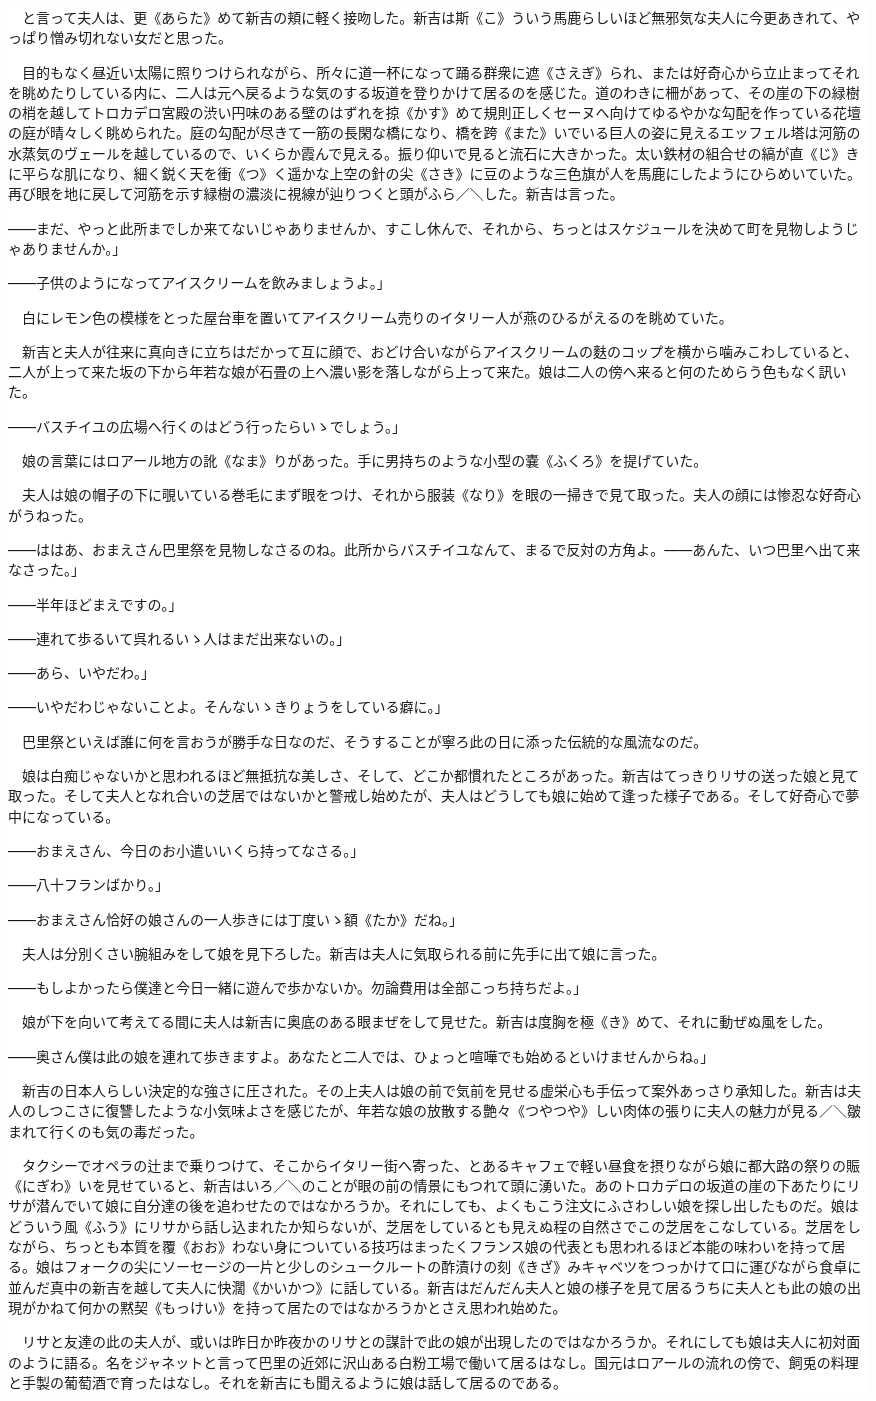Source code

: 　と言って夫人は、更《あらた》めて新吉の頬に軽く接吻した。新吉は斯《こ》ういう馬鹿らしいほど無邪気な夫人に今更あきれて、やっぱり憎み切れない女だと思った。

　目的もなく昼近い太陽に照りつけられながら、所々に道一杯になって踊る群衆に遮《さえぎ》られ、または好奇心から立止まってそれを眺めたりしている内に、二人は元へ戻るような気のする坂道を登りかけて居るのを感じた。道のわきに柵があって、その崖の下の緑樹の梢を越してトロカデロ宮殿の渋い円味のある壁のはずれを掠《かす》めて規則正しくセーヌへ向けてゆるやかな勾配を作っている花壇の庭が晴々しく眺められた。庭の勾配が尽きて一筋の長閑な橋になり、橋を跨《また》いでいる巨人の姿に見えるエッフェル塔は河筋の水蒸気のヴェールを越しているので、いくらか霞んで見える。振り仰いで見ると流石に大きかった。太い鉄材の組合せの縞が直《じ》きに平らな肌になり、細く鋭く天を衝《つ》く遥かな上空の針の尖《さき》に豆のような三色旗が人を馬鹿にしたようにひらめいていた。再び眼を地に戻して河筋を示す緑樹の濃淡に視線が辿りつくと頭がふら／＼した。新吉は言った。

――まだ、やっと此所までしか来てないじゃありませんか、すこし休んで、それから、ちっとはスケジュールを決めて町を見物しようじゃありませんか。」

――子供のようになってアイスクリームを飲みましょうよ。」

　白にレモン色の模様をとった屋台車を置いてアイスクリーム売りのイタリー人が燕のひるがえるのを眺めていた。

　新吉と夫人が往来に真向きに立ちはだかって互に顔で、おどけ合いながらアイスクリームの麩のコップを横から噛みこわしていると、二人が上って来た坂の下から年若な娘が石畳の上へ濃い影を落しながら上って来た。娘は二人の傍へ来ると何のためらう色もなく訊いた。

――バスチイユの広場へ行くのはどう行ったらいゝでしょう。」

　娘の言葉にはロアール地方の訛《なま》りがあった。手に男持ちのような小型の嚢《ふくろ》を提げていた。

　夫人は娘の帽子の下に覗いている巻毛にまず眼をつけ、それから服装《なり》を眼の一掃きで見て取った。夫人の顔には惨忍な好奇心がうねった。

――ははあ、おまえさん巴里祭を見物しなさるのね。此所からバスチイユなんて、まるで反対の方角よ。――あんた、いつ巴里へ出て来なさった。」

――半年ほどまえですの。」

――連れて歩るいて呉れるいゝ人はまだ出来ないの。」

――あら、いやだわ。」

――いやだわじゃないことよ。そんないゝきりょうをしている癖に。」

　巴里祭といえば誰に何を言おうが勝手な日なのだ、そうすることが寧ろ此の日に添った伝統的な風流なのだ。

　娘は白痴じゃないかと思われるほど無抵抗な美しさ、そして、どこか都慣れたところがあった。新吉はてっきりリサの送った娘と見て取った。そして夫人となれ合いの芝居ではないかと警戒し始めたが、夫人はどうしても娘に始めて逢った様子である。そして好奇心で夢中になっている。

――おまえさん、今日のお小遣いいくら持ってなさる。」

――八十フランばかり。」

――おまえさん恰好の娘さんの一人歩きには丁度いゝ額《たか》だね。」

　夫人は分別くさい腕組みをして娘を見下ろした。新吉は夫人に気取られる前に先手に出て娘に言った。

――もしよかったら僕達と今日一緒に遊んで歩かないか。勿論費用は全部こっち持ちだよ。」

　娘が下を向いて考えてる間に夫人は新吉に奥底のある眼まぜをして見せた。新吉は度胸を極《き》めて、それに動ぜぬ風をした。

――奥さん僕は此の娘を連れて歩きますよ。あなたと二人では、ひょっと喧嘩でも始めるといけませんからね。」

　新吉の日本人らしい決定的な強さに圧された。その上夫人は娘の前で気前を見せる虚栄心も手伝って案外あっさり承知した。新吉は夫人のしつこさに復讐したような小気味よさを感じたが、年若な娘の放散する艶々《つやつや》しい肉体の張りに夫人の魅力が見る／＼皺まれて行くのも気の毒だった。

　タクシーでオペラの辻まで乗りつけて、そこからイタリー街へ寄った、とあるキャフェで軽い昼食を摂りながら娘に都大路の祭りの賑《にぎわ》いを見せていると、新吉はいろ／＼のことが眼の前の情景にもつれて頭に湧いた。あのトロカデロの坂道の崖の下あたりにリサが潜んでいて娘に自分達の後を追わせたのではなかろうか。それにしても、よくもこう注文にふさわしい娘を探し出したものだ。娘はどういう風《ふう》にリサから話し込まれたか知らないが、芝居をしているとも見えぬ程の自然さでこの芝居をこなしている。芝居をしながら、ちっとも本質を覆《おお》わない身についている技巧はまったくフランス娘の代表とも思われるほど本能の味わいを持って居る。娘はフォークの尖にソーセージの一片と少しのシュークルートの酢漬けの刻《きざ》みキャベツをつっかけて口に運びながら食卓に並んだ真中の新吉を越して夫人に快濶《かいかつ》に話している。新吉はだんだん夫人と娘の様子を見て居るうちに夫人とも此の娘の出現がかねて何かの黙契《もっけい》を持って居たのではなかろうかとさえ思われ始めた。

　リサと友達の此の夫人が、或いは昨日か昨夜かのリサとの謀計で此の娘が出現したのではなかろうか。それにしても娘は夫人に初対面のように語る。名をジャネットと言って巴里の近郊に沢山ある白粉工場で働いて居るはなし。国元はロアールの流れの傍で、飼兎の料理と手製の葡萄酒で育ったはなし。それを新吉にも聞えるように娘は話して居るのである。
################
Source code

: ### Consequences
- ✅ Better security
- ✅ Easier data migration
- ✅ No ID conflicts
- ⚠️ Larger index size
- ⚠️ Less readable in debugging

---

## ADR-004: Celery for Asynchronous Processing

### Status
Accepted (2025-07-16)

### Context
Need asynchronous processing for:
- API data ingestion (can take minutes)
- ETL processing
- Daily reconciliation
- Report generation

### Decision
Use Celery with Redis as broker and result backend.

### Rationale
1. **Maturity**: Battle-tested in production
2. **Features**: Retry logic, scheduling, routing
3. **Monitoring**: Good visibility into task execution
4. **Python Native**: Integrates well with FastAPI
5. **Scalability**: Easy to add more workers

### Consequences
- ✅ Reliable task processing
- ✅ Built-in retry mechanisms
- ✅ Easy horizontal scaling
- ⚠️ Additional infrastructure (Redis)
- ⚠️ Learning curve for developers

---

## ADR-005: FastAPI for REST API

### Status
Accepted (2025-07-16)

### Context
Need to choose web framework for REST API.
################
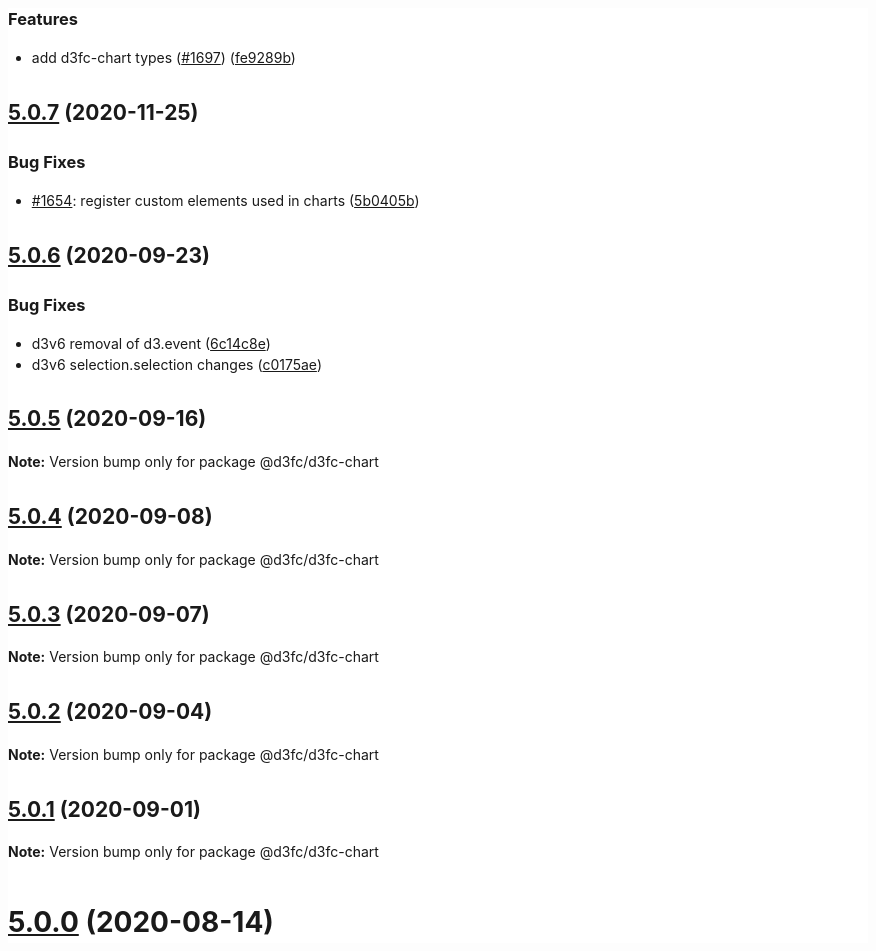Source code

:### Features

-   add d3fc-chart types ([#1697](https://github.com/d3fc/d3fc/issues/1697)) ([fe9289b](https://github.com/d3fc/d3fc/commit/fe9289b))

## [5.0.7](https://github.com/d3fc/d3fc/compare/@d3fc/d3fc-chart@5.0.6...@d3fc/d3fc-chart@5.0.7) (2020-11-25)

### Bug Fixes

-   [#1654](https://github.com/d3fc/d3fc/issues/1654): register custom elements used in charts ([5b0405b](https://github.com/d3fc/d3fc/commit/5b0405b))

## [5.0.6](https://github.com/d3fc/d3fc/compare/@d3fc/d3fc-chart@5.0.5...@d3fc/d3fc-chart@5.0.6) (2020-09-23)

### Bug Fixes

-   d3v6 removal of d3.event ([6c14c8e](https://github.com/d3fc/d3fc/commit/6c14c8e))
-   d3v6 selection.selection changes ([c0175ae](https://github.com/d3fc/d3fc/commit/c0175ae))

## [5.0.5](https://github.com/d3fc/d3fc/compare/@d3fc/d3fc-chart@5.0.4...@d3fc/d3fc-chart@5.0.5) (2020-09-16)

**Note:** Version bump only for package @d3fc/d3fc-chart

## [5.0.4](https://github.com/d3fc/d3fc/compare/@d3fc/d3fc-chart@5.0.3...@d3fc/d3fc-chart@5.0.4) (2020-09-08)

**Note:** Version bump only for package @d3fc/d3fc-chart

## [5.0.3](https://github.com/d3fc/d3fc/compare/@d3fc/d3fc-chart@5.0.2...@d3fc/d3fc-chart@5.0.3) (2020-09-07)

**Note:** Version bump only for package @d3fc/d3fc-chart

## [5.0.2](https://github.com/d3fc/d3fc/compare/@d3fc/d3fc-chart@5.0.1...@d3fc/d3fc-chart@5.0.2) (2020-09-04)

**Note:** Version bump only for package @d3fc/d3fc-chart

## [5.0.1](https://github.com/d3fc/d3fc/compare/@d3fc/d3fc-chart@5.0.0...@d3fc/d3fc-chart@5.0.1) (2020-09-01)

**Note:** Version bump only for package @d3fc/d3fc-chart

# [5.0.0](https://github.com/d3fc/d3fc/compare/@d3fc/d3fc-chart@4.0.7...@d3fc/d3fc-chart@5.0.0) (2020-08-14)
################
TASK OBJECTIVE: Make a tally of the lines in this data that include the string "Need", and answer with that tally alone.

RESULT OF THE TASK: 2